I wrongly assumed that the "toString" method on my newBA object would convert it to a readable output, but I was, apparently, wrong. How is a person supposed to know which way to go in Java?
You could replace here Java with the language of your choice that you don't know/haven't mastered yet. Even if you worked 10 years in a specific language, you will still get those "Aha! This is the way it's working!"-effects, though not that often as in the beginning.
The point you need to learn here is that toString() is not returning the representation you want/expect, but any the implementer has chosen. The default implementation of toString() is like this (javadoc):
Returns a string representation of the object. In general, the toString method returns a string that "textually represents" this object. The result should be a concise but informative representation that is easy for a person to read. It is recommended that all subclasses override this method.

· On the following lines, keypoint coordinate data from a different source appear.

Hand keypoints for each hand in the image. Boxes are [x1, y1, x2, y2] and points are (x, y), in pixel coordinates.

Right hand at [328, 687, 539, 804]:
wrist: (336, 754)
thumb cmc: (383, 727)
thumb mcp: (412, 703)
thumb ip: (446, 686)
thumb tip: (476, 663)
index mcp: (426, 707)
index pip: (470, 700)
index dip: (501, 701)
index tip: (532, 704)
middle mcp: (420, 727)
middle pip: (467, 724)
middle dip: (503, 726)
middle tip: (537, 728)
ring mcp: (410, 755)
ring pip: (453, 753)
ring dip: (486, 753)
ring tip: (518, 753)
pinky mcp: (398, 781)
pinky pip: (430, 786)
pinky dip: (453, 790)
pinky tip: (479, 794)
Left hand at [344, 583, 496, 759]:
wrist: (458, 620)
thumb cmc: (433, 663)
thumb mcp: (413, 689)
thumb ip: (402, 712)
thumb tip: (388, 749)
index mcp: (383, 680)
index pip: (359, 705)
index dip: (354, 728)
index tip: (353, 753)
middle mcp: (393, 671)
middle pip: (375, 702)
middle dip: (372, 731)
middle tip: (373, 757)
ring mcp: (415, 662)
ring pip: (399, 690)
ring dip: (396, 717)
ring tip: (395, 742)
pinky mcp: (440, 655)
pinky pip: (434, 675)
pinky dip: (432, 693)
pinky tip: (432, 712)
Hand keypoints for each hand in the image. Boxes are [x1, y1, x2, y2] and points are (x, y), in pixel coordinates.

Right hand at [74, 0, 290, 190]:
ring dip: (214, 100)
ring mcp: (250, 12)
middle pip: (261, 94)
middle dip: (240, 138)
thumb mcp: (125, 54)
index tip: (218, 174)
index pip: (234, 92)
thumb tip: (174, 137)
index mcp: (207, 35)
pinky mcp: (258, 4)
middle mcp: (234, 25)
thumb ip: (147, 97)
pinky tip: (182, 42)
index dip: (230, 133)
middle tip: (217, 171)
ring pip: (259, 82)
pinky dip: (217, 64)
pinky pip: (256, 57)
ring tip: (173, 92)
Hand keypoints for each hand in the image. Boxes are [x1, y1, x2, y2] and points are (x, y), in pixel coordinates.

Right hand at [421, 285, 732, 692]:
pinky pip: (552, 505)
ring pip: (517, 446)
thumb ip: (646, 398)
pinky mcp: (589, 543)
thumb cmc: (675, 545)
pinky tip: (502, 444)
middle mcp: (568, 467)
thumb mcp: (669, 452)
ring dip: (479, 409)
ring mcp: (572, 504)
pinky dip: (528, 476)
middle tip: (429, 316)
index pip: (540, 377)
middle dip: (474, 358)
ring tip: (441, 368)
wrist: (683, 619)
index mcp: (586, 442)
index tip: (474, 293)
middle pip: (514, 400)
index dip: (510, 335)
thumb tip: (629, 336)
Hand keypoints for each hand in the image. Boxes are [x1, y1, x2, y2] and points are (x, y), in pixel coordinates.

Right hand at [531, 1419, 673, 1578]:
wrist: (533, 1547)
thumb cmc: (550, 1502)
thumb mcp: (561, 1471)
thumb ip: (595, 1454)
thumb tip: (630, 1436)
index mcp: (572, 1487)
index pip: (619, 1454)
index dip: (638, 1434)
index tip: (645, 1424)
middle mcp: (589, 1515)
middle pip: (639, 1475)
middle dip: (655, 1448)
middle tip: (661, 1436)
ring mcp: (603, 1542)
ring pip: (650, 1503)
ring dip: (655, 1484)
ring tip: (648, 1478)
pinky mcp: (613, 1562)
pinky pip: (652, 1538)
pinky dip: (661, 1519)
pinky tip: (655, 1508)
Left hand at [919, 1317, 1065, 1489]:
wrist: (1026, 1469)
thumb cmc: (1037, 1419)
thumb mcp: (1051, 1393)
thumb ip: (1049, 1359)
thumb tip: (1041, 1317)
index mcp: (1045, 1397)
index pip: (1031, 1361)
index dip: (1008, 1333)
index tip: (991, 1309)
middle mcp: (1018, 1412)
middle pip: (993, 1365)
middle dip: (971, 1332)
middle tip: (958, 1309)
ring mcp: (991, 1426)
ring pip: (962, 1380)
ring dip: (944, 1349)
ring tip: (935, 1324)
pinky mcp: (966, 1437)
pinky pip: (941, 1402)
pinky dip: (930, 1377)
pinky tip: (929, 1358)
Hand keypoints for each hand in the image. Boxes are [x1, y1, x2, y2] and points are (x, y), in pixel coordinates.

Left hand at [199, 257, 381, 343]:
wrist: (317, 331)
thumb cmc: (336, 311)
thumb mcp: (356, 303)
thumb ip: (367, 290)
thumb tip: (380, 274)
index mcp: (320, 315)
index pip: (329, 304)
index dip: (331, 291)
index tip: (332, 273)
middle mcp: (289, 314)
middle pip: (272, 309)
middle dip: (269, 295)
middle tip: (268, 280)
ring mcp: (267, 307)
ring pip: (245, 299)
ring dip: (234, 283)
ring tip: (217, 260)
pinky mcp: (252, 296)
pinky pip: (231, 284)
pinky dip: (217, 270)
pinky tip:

The toString method for class Object returns a string consisting of the name of the class of which the object is an instance, the at-sign character `#', and the unsigned hexadecimal representation of the hash code of the object. In other words, this method returns a string equal to the value of:
getClass().getName() + '#' + Integer.toHexString(hashCode())
How is a person supposed to know which
way to go in Java? I have a background
in C so this Java thing seems pretty
weird. Any advice on how I can get
better without having to "cheat" by
Googling how to do something all the
time?
Obvious answers are 1- google when you have questions (and it's not considered cheating imo) and 2- read books on the subject matter.
Apart from these two, I would recommend trying to find a mentor for yourself. If you do not have experienced Java developers at work, then try to join a local Java developer user group. You can find more experienced developers there and perhaps pick their brains to get answers to your questions.